TASK DETAILS:
Copy the records below word for word. Stop after the line that contains "(devel and release)".

= = = = =

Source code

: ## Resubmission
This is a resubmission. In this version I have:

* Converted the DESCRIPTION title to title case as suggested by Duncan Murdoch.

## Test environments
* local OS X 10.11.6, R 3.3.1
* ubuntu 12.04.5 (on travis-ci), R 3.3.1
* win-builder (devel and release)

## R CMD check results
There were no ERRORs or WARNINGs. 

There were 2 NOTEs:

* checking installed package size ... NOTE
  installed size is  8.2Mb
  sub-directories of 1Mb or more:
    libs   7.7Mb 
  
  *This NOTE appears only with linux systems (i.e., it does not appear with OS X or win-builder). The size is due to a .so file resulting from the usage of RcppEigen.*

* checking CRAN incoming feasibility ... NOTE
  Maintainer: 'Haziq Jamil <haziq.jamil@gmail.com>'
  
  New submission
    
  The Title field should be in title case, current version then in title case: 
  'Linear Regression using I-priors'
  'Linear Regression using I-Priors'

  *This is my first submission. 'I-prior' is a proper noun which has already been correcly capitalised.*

= = = = =

PROBLEM SOLUTION:
Source code

: ## Resubmission
This is a resubmission. In this version I have:

* Converted the DESCRIPTION title to title case as suggested by Duncan Murdoch.

## Test environments
* local OS X 10.11.6, R 3.3.1
* ubuntu 12.04.5 (on travis-ci), R 3.3.1
* win-builder (devel and release)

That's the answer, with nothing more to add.